● WHAT YOU SHOULD DO
The whole listing below is to be copied exactly, with every picture left out.

● DATA TO USE
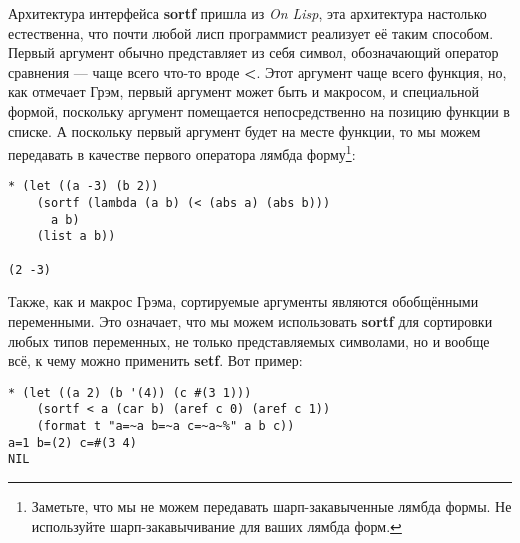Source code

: Архитектура интерфейса \textbf{sortf} пришла из \emph{On Lisp}, эта архитектура настолько естественна, что почти любой лисп программист реализует её таким способом. Первый аргумент обычно представляет из себя символ, обозначающий оператор сравнения --- чаще всего что-то вроде \textbf{<}. Этот аргумент чаще всего функция, но, как отмечает Грэм, первый аргумент может быть и макросом, и специальной формой, поскольку аргумент помещается непосредственно на позицию функции в списке. А поскольку первый аргумент будет на месте функции, то мы можем передавать в качестве первого оператора лямбда форму\footnote{Заметьте, что мы не можем передавать шарп-закавыченные лямбда формы. Не используйте шарп-закавычивание для ваших лямбда форм.}:

\begin{verbatim}
* (let ((a -3) (b 2))
    (sortf (lambda (a b) (< (abs a) (abs b)))
      a b)
    (list a b))

(2 -3)
\end{verbatim}

Также, как и макрос Грэма, сортируемые аргументы являются обобщёнными переменными. Это означает, что мы можем использовать \textbf{sortf} для сортировки любых типов переменных, не только представляемых символами, но и вообще всё, к чему можно применить \textbf{setf}. Вот пример:

\begin{verbatim}
* (let ((a 2) (b '(4)) (c #(3 1)))
    (sortf < a (car b) (aref c 0) (aref c 1))
    (format t "a=~a b=~a c=~a~%" a b c))
a=1 b=(2) c=#(3 4)
NIL
\end{verbatim}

● PROBLEM SOLUTION
Source code

: Архитектура интерфейса \textbf{sortf} пришла из \emph{On Lisp}, эта архитектура настолько естественна, что почти любой лисп программист реализует её таким способом. Первый аргумент обычно представляет из себя символ, обозначающий оператор сравнения --- чаще всего что-то вроде \textbf{<}. Этот аргумент чаще всего функция, но, как отмечает Грэм, первый аргумент может быть и макросом, и специальной формой, поскольку аргумент помещается непосредственно на позицию функции в списке. А поскольку первый аргумент будет на месте функции, то мы можем передавать в качестве первого оператора лямбда форму\footnote{Заметьте, что мы не можем передавать шарп-закавыченные лямбда формы. Не используйте шарп-закавычивание для ваших лямбда форм.}:

\begin{verbatim}
* (let ((a -3) (b 2))
    (sortf (lambda (a b) (< (abs a) (abs b)))
      a b)
    (list a b))

(2 -3)
\end{verbatim}

Также, как и макрос Грэма, сортируемые аргументы являются обобщёнными переменными. Это означает, что мы можем использовать \textbf{sortf} для сортировки любых типов переменных, не только представляемых символами, но и вообще всё, к чему можно применить \textbf{setf}. Вот пример:

\begin{verbatim}
* (let ((a 2) (b '(4)) (c #(3 1)))
    (sortf < a (car b) (aref c 0) (aref c 1))
    (format t "a=~a b=~a c=~a~%" a b c))
a=1 b=(2) c=#(3 4)
NIL
\end{verbatim}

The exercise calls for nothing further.